I joined the Marine Corps in 1986 for some $5,000 in college money
and to be one of the few and the proud. I accepted the recruiters'
challenges as thousands of 19-year-olds do every year; I wanted to
showcase my strength and will. By the end of boot camp, I was at the
top of my platoon. As the honor man, I graduated in the coveted dress
blues; later, I was recruited to become an officer. I was a living
poster of all heroes Marine. But war? I would maybe see war games.
Even during Vietnam, my reserve unit hadn't been activated, the
recruiters had told me. Seeing action was about as abstract a thought
as nuclear war.
No question that I had joined the Marines on that bet. Even by the
time of our activation, I didn't expect to immediately see the gulf.
Eleven months before, I injured my knee on a weekend drill and was
declared unfit for duty. I didn't know it then, but that would give
me an out. My company flew to Saudi Arabia just days after New
Year's. I was detached to a medical platoon at Lejeune and told I
would rejoin my company when I was fit.
Some 10 days after U.S. forces began bombing Iraq, I was assigned to
barracks adjacent to the conscientious objectors' platoon. I was
regularly ordered to take head counts of the group while they awaited
trials for their military crimes. While it was not a crime to apply
to be a C.O., it was criminal to refuse to obey orders -- in this
case reporting for duty overseas. And Sam Lwin, my new superiors told
me, was trouble. When his reserve unit was activated, they said, Sam
persuaded four others in his company to follow in his steps. He had a
civilian support group (''Hands Off!'') and high-profile attorneys
and had questioned the authority of corporals like myself.

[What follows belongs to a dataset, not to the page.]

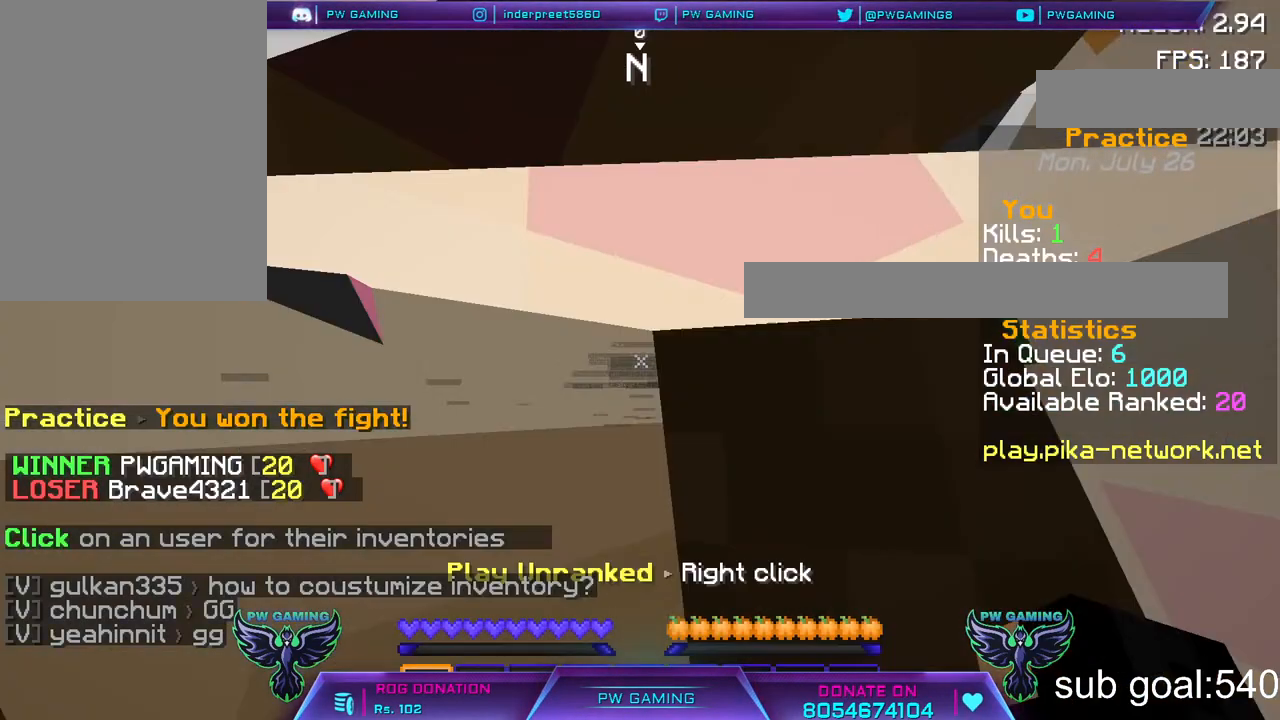
Gameplay with keyboard and mouse; each line is a JSON object with the keys and mouse buttons held at the frame after it. "events" lists presses ("down") and releases ("up") of "a", "d", "s", "space", "w", "mouse_left" and "mouse_right" between this image and that frame as [ms after this image, input, new state], when the widget could be followed in between. "mouse_left", "mouse_right" = the "left", "right" buttons of the "mouse" list. No other keys are recorded. Fast repeated clicks can show as one long hold. Not read: mouse_move.
{"keys": [], "mouse": [], "events": []}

But over the next two months at Lejeune, Sam and I began to talk and
play chess. I didn't see him as a criminal. I saw shades of myself
and my doubts. I had heard of conscientious objection only once --
the day I joined the corps. All marines, on the day they enlist, must
initial a statement swearing that they are not now nor have ever been
C.O.'s. A footnote, really.
By February -- near the war's end -- an orthopedic specialist on the
base gave me a choice. I could remain indefinitely on active duty
with the medical platoon. Or I could end my service now. On March 21,
1991, in a small ceremony in front of my medical platoon, I was
honorably discharged. I flew home to Iowa City the next day. Two
months later, Sam was convicted of unauthorized absence and missing a
troop movement. He was sentenced to four months in the brig.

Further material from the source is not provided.